Saturday, November 29, 2008

Working on NNRP proxies, or writing threaded C code..

So it turns out that I'm working on some closed-source NNRP proxy code. It sits between clients / readers and backend spool servers and directs/balances requests to the correct backend servers as required.

News is a kind of interesting setup. There are servers with just lots of articles, indexed via message ID (or a hash thereof.) There are servers with the overview databases, which keep track of article ids, message ids, group names, and all that junk. The client reader interface has a series of commands which may invoke a combination of access to both the overview databases and the article spools.

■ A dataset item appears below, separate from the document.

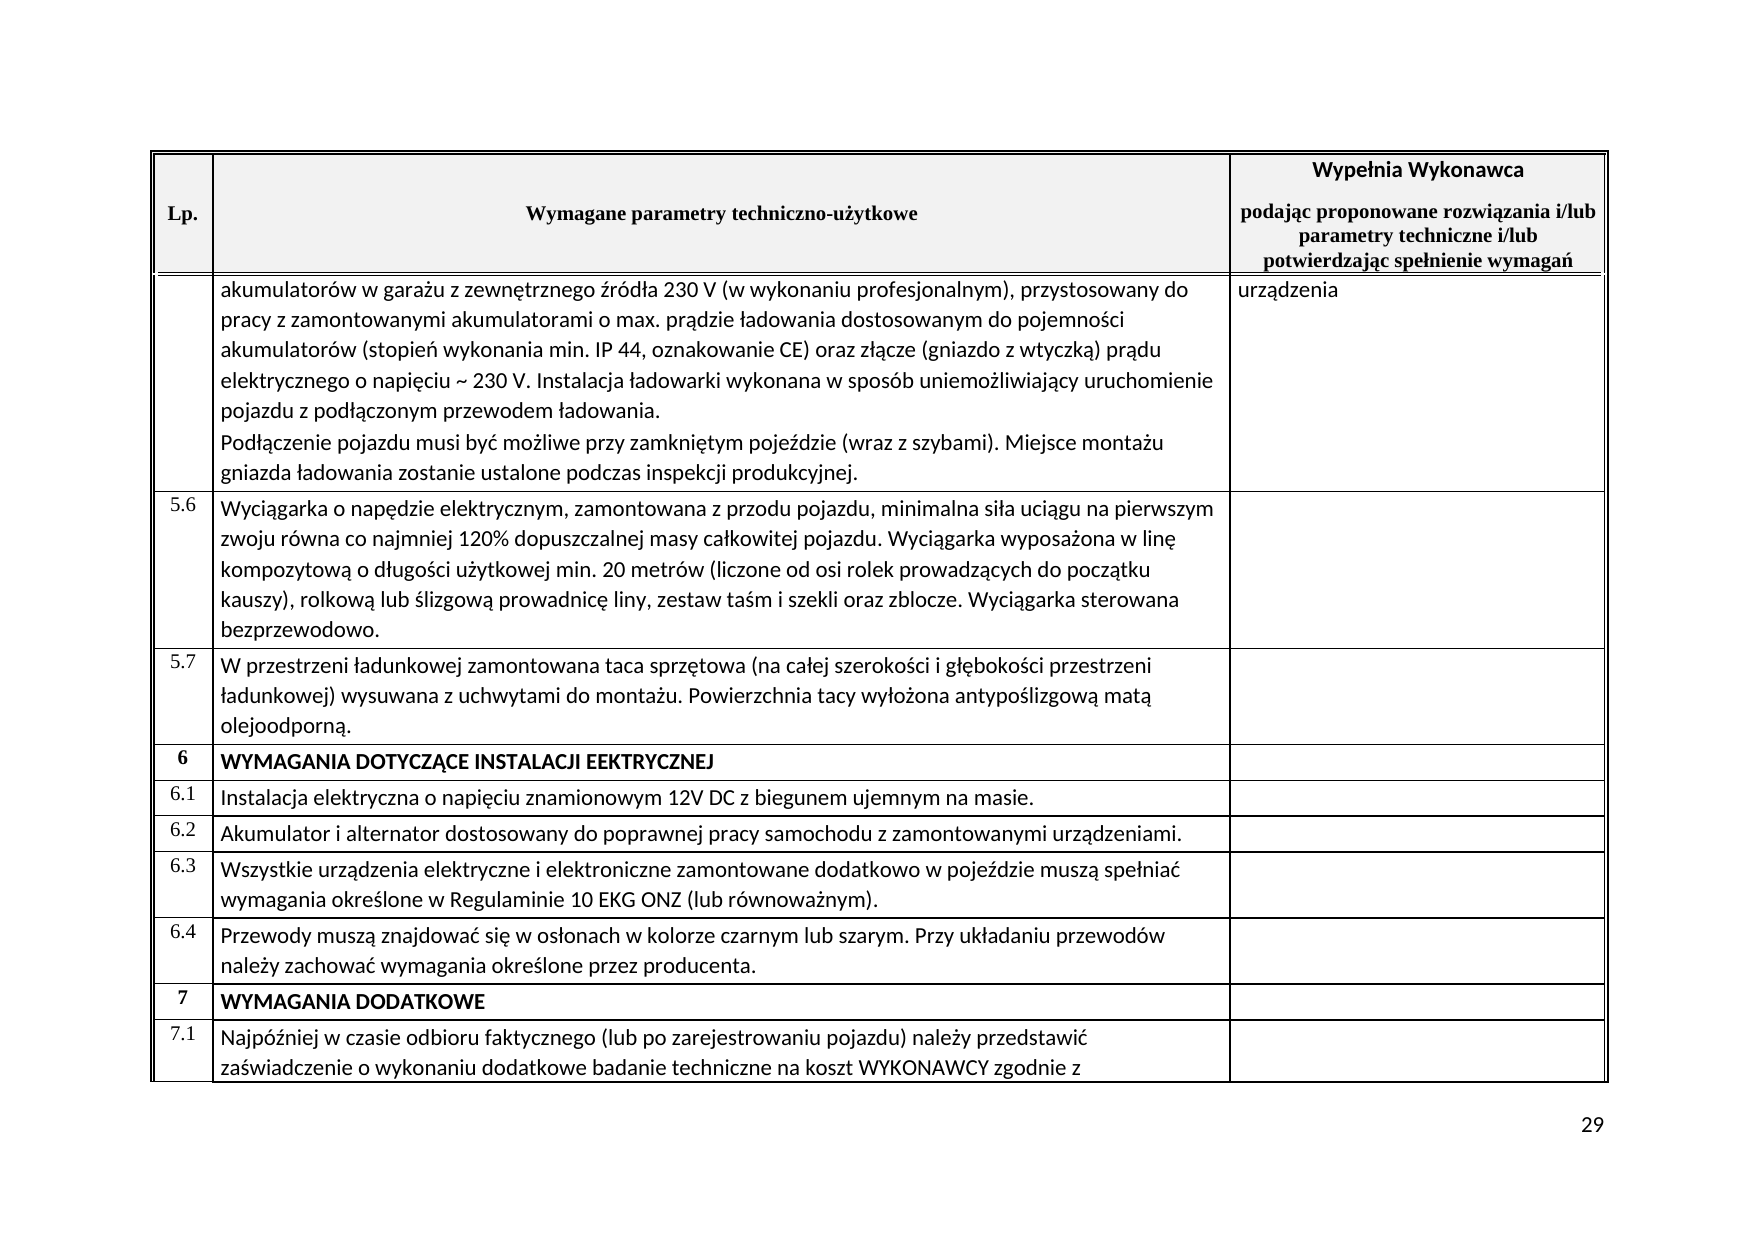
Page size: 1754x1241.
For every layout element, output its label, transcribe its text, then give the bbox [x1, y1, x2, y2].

I'm working on a bit of code which began life as a reader -> spool load balancer; I'm turning it into a general reader and client facing bit of software which speaks enough NNRP to route connections to the relevant backend servers. The architecture is pretty simplistic - one thread per backend connection, one thread per client connection, "message queues" sit between all of these and use pthread primitives to serialise access. For the number of requests and concurrency, it scales quite well. It won't scale to 100,000 connections by any means but considering the article sizes (megabytes at a time) a 10GE pipe will be filled far, far before that sort of connection and request rate limit is reached.

So, today's post is going to cover a few things I've learnt whilst writing this bit of code. Its in C, so by its very nature its going to be horrible. The question is whether I can make it less horrible to work with.

Each client thread sits in a loop reading requests, parsing them, figuring out what needs to happen, then queuing messages to the relevant spool or reader server queue to be handled by one of the connection threads. Its relatively straightforward. The trick is to figure out how to keep connections around long enough so the thing you've sent the request to is still there when you reply.

There's a couple of options which are used in the codebase.

The first is what the previous authors did - they would parse an article request (ARTICLE, HEAD, BODY), create a request, push it onto the queue, and wait 1 second for a reply. If the reply didn't occur in that time they would push another request to another server. The idea is to minimise latency on the article fetches - instead of waiting around for a potentially overloaded server, they just queue requests to the other servers which may have the article and then stop queuing requests when one issues a reply. The rest of the replies then have to be dequeued and tossed away.

The second is what I did for the reader/overview side - I would parse a client request, (GROUP, STAT, XOVER, etc), create a request to the backend, push it onto the queue, and wait for the reply. The backend code took care of trying the set of commands required to handle that client request (eg a STAT would require a GROUP, then a STAT; but a STAT would only require a STAT on the backend), with explicit timeouts. If the request didn't happen by then, the backend reader thread would send a "timeout" reply to the client thread, and then attempt to complete the transaction before dequeuing the next.

There are some implications from the above!

The first method is easier to code and easier to understand conceptually - the client handles timeouts and throws away unwanted responses. The backend server code is easy - dequeue, attempt the request until completion or error, return. The problem is that there is no guaranteed time in which the client will be notified of the completion of the request.

The second method is trickier. The backend thread handles timeouts and sends them to the client thread. The backend then needs to track the NNTP transaction state so it can resume it and run the request to completion, tossing away whatever data was being returned. The benefit is that the client -will- get a message from the backend in the specified time period.

These approaches aren't mutually exclusive either. The first works better for article fetches where the isn't any code to try and monitor server performance and issue requests to servers that are responding quickly. I'm going to add that code in soon anyway. The second approach works great for the reader commands because they're either nice and quick, or they're extremely long-lived. Article replies are generally maxing out at a few megabytes. Overview commands can server back tens or hundreds of megabytes of database information and this can take time.

One of the important implications is when the client thread can be freed. In the first method, the client thread MUST stay around until all the pending article requests have been replied to in some fashion. In the second method, the client thread waits for a response to its message immediately after queuing it, so it doesn't have to reap queue events on connection shutdown.

The current crash bugs I've seen seem to be related to message queuing. I'm seeing both junk being dequeued from the client reader queue (when there should be NO messages pending in that queue once a command has been fully processed!) and I'm seeing article responses being sent to queues for clients which have been destroyed for one reason or another. I'm going to spend some time over the next few hours putting in assert()ions to track these conditions down and naff them on the head before the stack gets scrambled and I end up with a 4 gigabyte core which gives me absolutely no useful traceback. :P

Oh look, the application cored again, this time in the GNU malloc code! Time to figure out what is going on again..

Saturday, November 22, 2008


A few updates!

I've fixed a few bugs in CACHEBOY_PRE which will be back-ported to CACHEBOY_1.5. This is in line with my current goal of stability before features. CACHEBOY_PRE and CACHEBOY_1.5 have passed all the polygraph runs I've been throwing at them and there aren't any outstanding stability issues in the Issue tracker.

I'll roll CACHEBOY_1.6.PRE3 and CACHEBOY_1.5.2 releases in the next day or two and get those out there.